Material supplied:
--- Begin ---

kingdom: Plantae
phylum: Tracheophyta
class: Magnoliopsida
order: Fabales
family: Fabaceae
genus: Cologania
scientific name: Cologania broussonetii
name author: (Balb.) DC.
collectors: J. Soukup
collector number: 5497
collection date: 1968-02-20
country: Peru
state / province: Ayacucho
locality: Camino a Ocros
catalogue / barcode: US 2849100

--- End ---
--- Begin ---

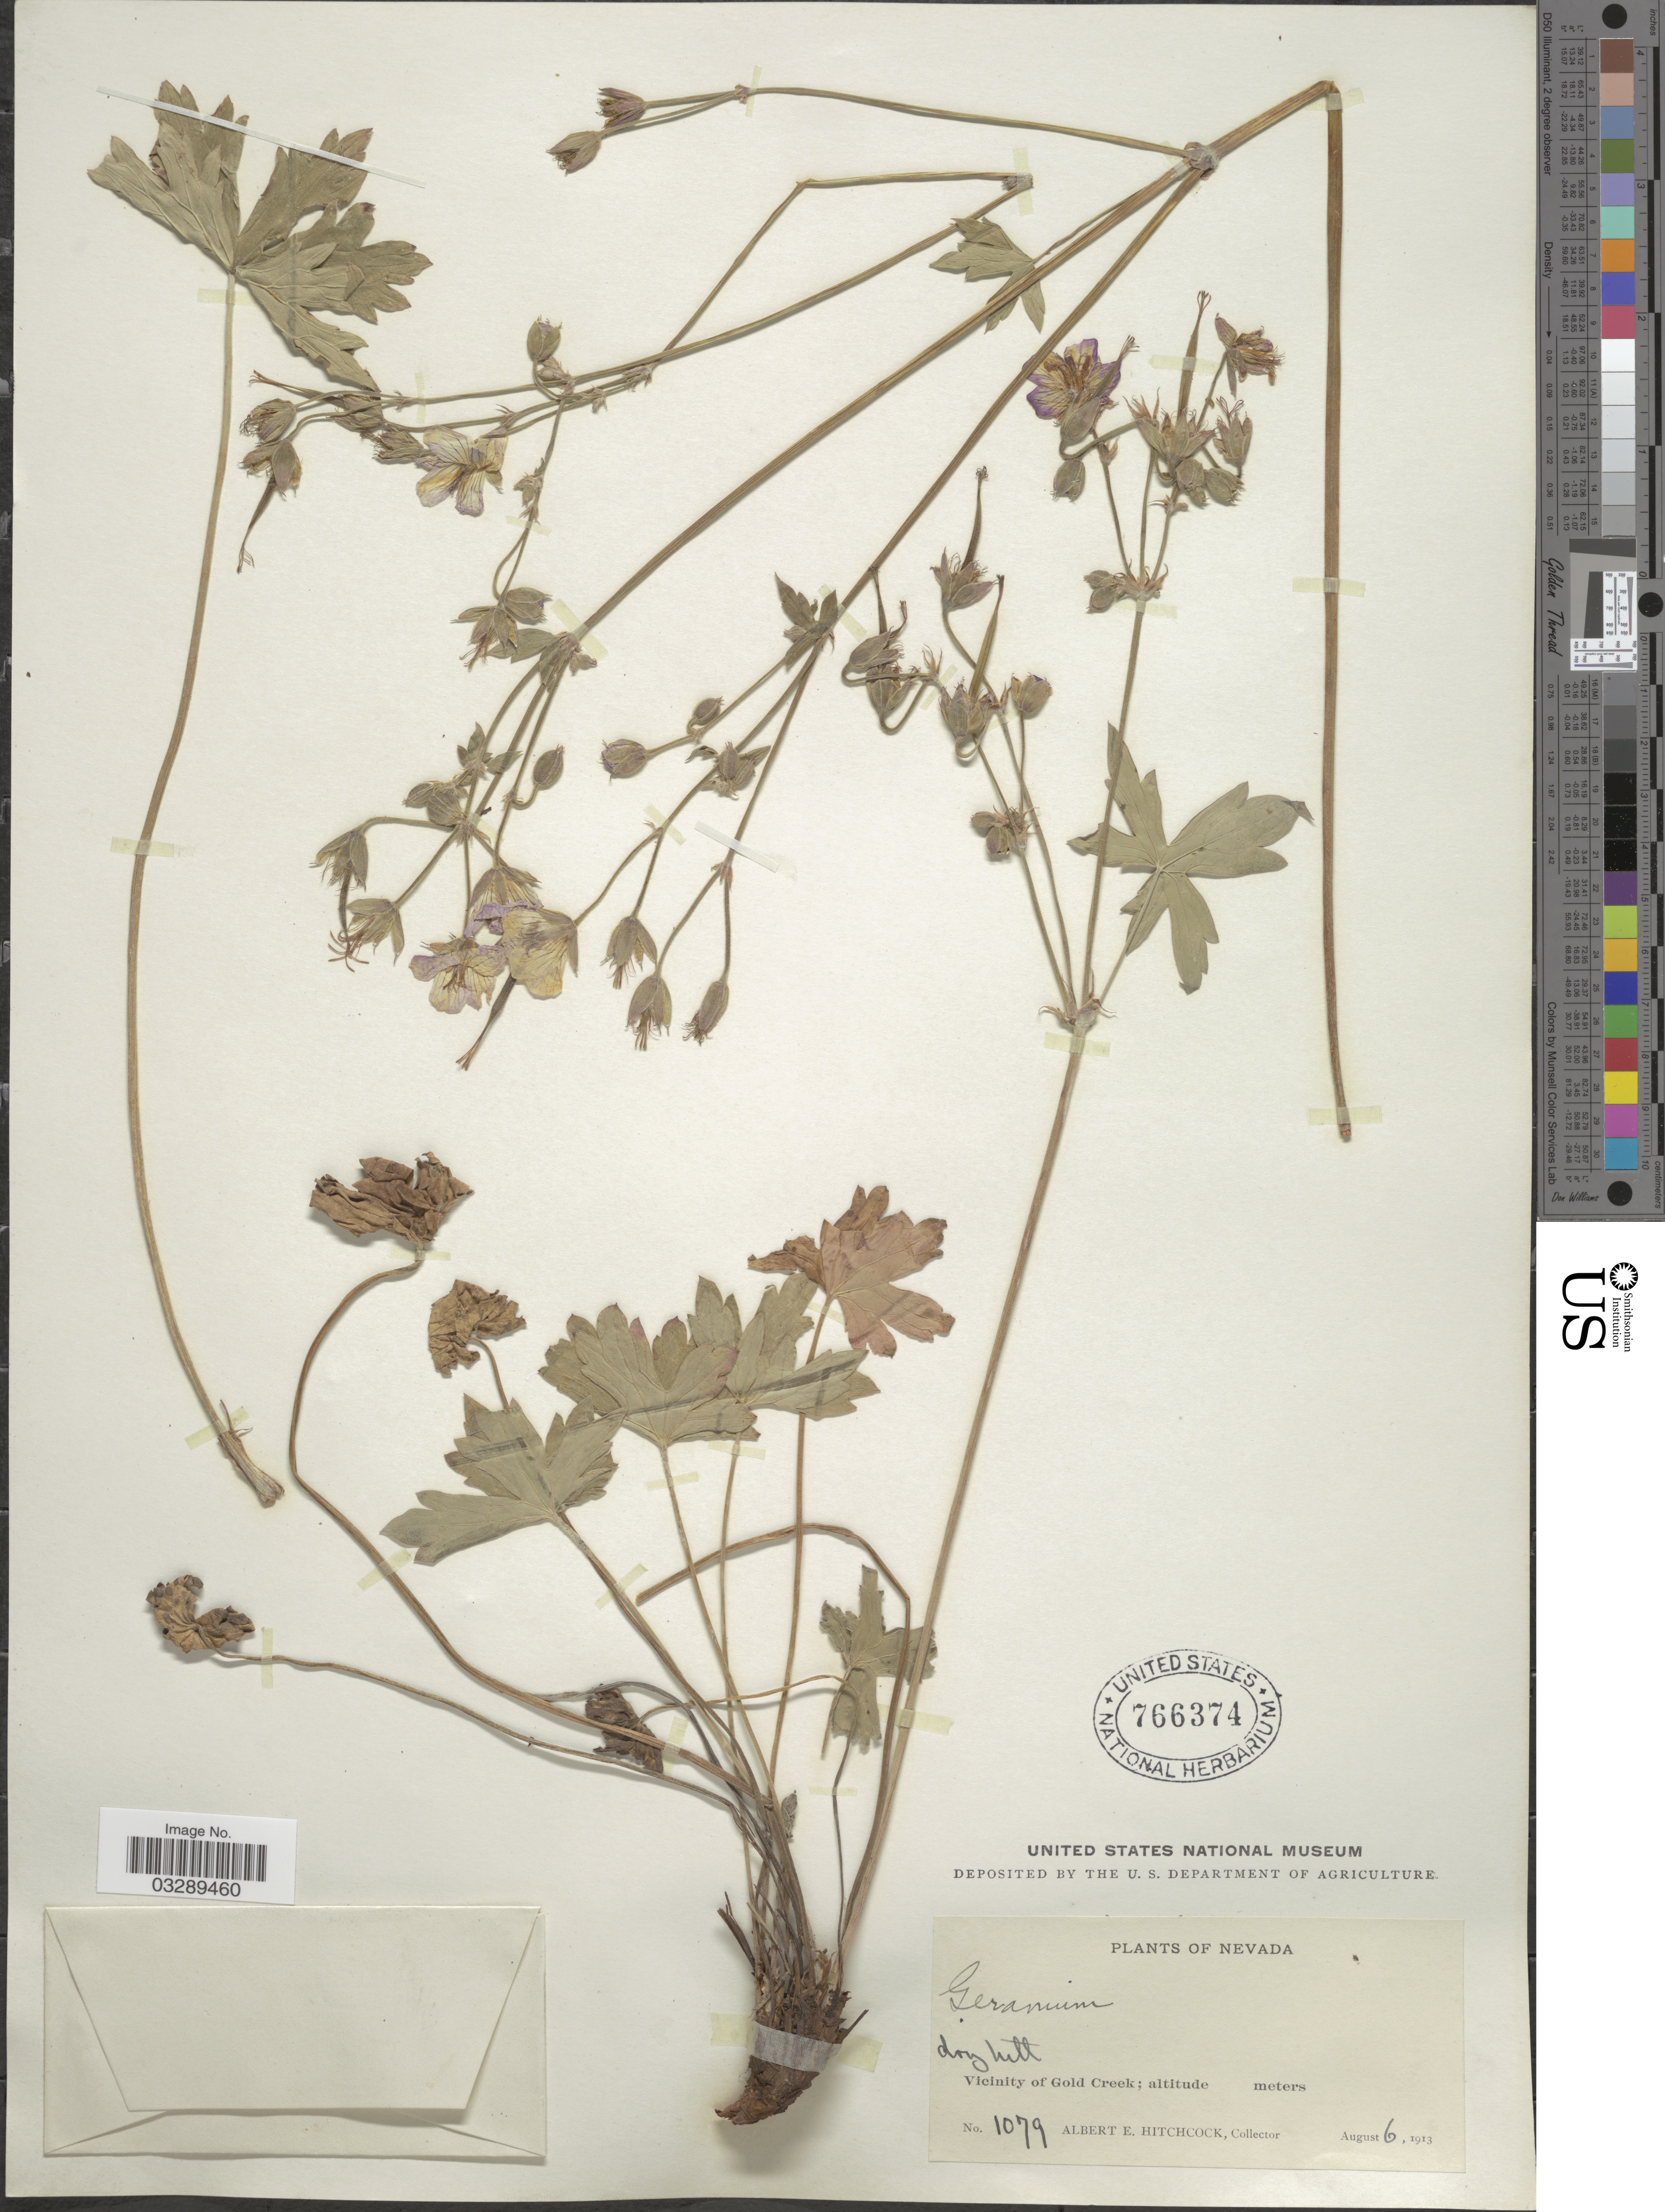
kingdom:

--- End ---

What needs to be done: Please copy out, word for word, the part of the lines above that opens with the line containing "phylum: Tracheophyta" and closes with the line containing "locality: Camino a Ocros", including both of those lines.

Output for this task:
phylum: Tracheophyta
class: Magnoliopsida
order: Fabales
family: Fabaceae
genus: Cologania
scientific name: Cologania broussonetii
name author: (Balb.) DC.
collectors: J. Soukup
collector number: 5497
collection date: 1968-02-20
country: Peru
state / province: Ayacucho
locality: Camino a Ocros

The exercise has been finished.